Тайга, что тянулась вдоль северных рек – Кодины, Сии, Ваймуги или Онеги, – была, прямо скажем, не ровня нашим смешанным среднерусским лесам. Из деревьев росли всё больше тёмные ели да лиственницы; следов человека можно было не встретить за два-три дня хода; и отойти от реки в тайгу дальше чем на пару сотен шагов я опасался: заблудиться в этих дремучих лесах мне вовсе не улыбалось. В буреломной еловой глуши всегда было сумрачно и жутковато. Ноги здесь не ощущали надёжной опоры: ступать приходилось по ломавшимся сучьям, осклизлым корням и по зыбкому мху, из которого, пенясь и чавкая, выступала вода. А космы лишайников, что свисали с еловых сухих, бородавчатых лап? А громадные бурые шляпки грибов, перепрелых и слизистых, словно медузы? Заденешь ногой такой гриб – он, чмокнув, шлёпнется на подстилку из сломанных сучьев, хвои и мха и тут же исчезнет, просочившись меж веток: тайга словно жадно проглотит его. И уже опасаешься: а ну, как проглотит она и тебя? Тем более что, зацепившись ногою за корни, упав ничком и пытаясь достать до земли, ты испытывал леденящую оторопь, чувствуя, как рука твоя тонет – без всякой опоры – в сырой глубине…

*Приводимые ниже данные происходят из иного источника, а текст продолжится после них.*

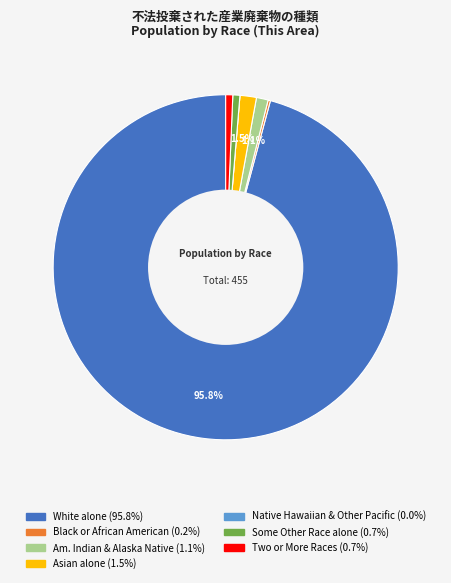

Is there any slice that represents more than half of the pie?

Yes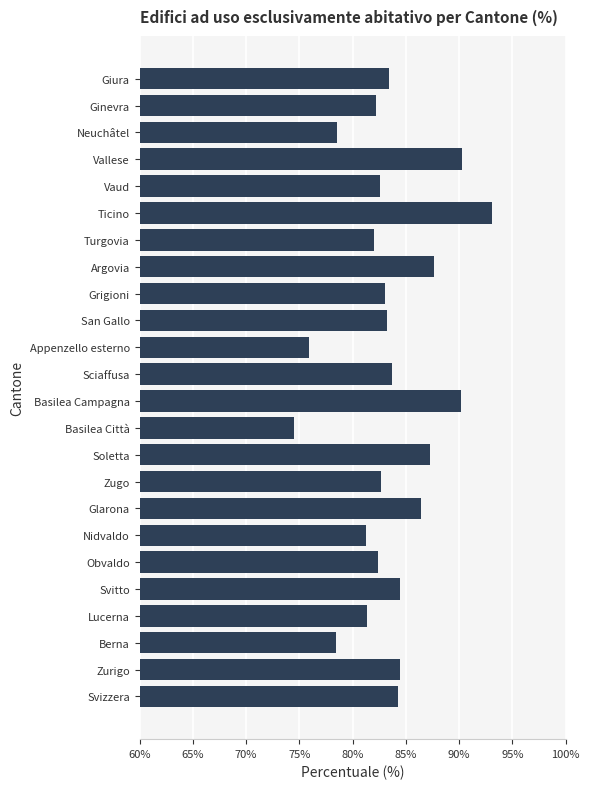

What is the greatest value displayed?

93.1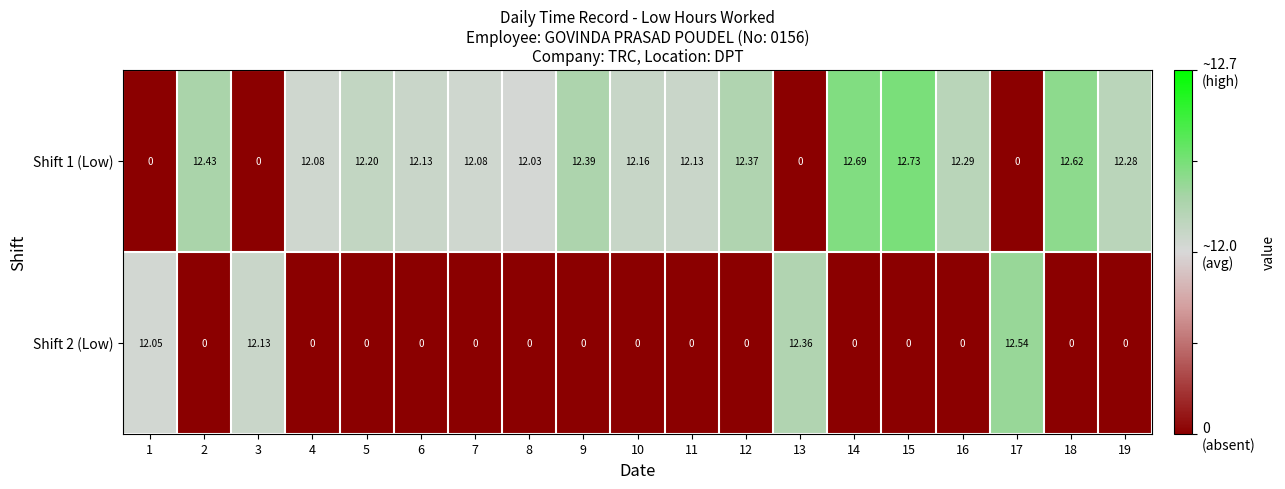

Rank the series at 17 from lowest to highest value.

Shift 1 (Low), Shift 2 (Low)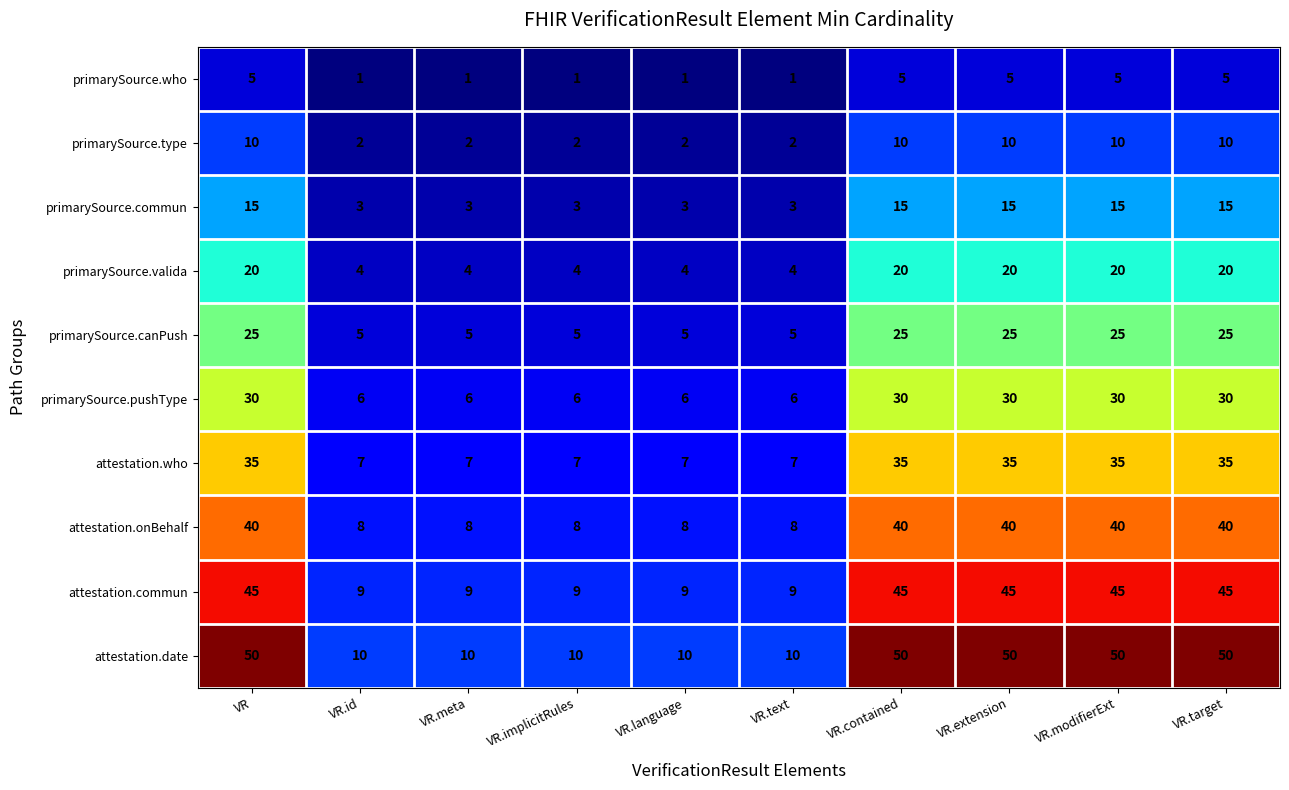

What is the difference between the second highest and minimum values in the primarySource.valida series?

16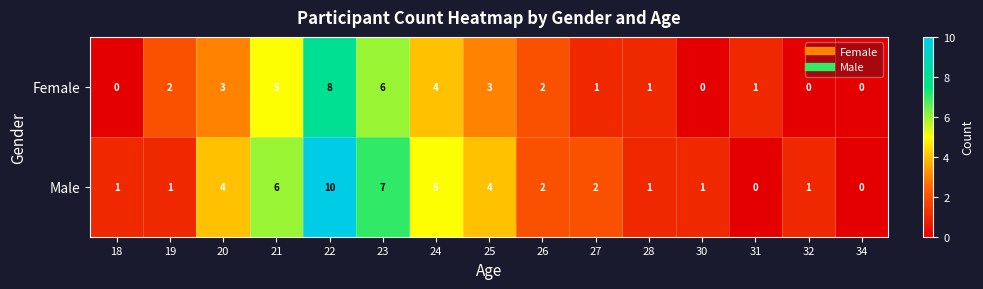

The Female series shows 5 at 25. True or false?

False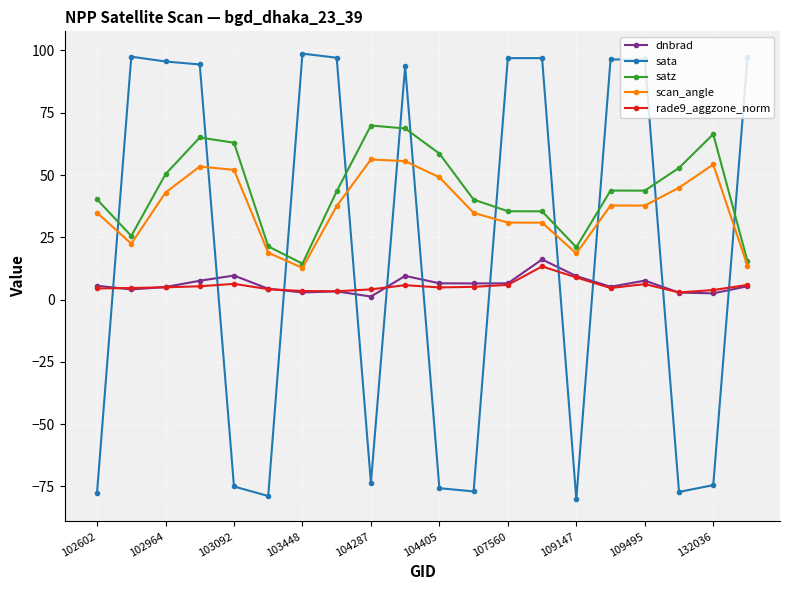

True or false: rade9_aggzone_norm has more than 1 interior local peaks.

True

Так что общенье с дремучей тайгой оставляло тяжёлое чувство. Тем радостней было, скользя по реке вдоль зубчатой стены тёмных елей, увидеть пригорок, просвет и на этом пригорке бревенчатый сруб под кровлей из грубо отёсанных плах. Знакомиться с каждой новой избушкой было всегда интересно. Как и лица людей, они не походили одна на другую: у каждой избушки были свой собственный облик, характер и настроение. Но везде была печка и нары, и везде можно было найти спички, соль и свечу. Очень трогало это приветствие – или послание – от людей, которых мы никогда в жизни не видели и никогда не увидим, но которых мы вполне могли считать своими друзьями.

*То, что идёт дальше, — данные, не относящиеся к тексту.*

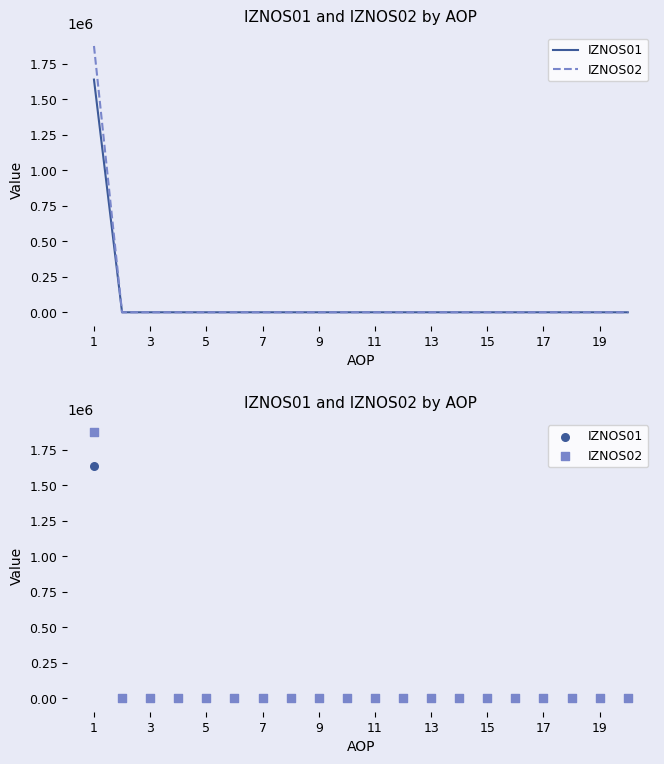

Which series has the largest total across all categories?

IZNOS02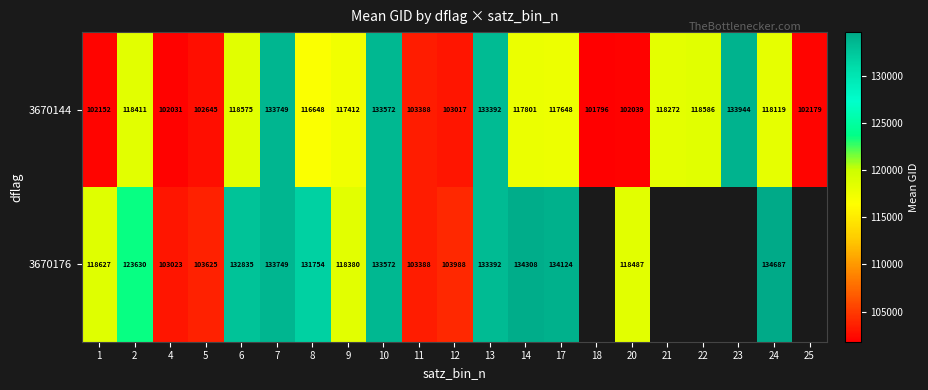

The 3670144 series shows 49660.7 at 7. True or false?

False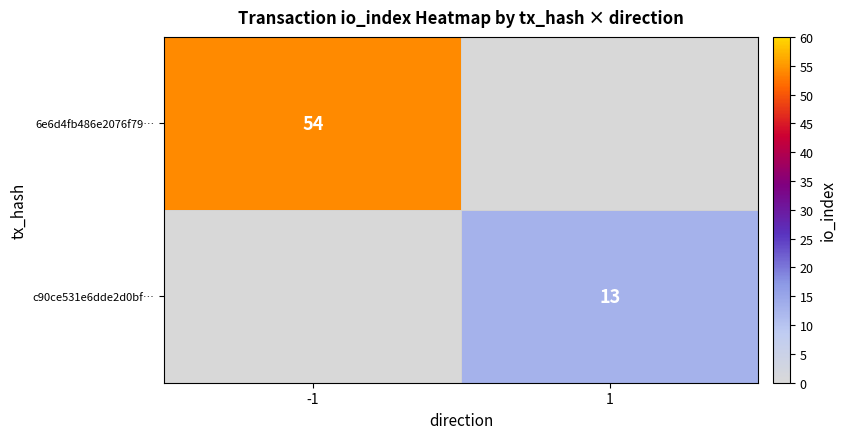

The c90ce531e6dde2d0bf… series shows 22 at 1. True or false?

False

После ночёвок в палатке всё в избушке казалось верхом комфорта. Тут тебе и обустроенное кострище с надёжной перекладиной – вешай зараз хоть три котелка, – и сухие дрова под навесом (обязательно между поленьями всунут рулон бересты для растопки), и стол со скамьёй из еловых жердей – так что трапезничать можно удобно – и с видом на реку, да ещё на гвоздях, вбитых в стену избушки, висят котелок, сковородка и пара кружек на тот случай, если мы, например, утопили свою посуду, совершив оверкиль на речной быстрине.
В избушках обычно всё было настолько продумано, что приготовление, скажем, походного ужина превращалось из нудной мороки в чистое удовольствие. Всего и забот – зачерпнуть котелком воды, спустившись к реке по вырубленным в береговом склоне ступеням, от лоскута бересты запалить костерок из еловых или берёзовых чурок да подождать, пока поспеет уха или каша.

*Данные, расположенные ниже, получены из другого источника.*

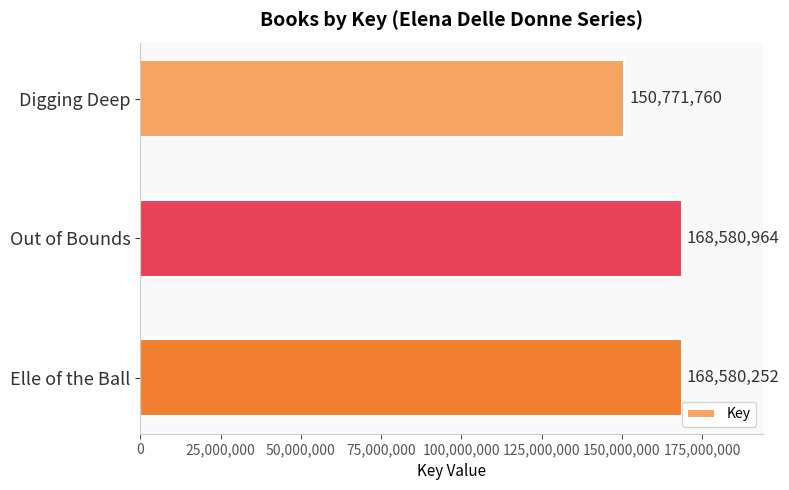

The value at Digging Deep is 150771760. True or false?

True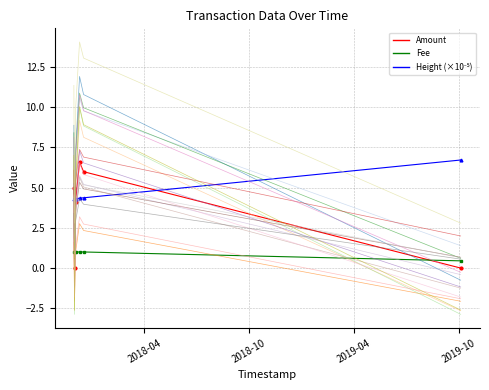

Which series ends up on top after the final intersection of Amount and Height (×10⁻⁵)?

Height (×10⁻⁵)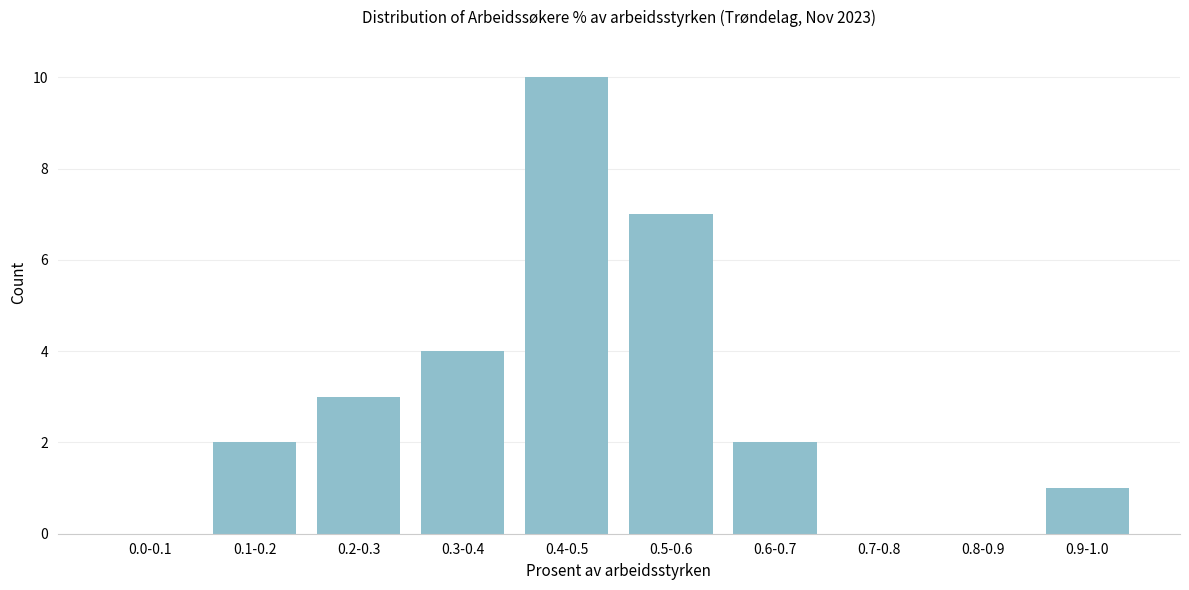

Reading left to right, transcribe all the data shown in this chart.

0.0-0.1=0	0.1-0.2=2	0.2-0.3=3	0.3-0.4=4	0.4-0.5=10	0.5-0.6=7	0.6-0.7=2	0.7-0.8=0	0.8-0.9=0	0.9-1.0=1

И ещё: стосковавшись по людям за те две недели, что мы обитали в тайге, на все предметы, детали и признаки цивилизации, которые прежде воспринимались как докучливый и раздражающий мусор, теперь мы смотрели иными глазами. Всё привлекало внимание и вызывало живой интерес: и красная гильза охотничьего патрона, обронённая где-нибудь возле порога, и верша, сплетённая из ивовой лозы, и гнутая кочерга возле печки, и даже фотография голой журнальной красотки, приколотая к стене, – красотки, которая явно недоумевала: как и зачем она здесь очутилась? Можно сказать, что таёжная эта избушка возвращали нам интерес и доверие к человеческой цивилизации, и мы уже были не против снова вернуться в тот мир, где так томились недавно. Как ни крути, всё же мы дети города и в глухой чаще тайги чувствуем себя чужаками. А вот избушка – это родной нам мир: он создан людьми для людей и всегда рад их появлению.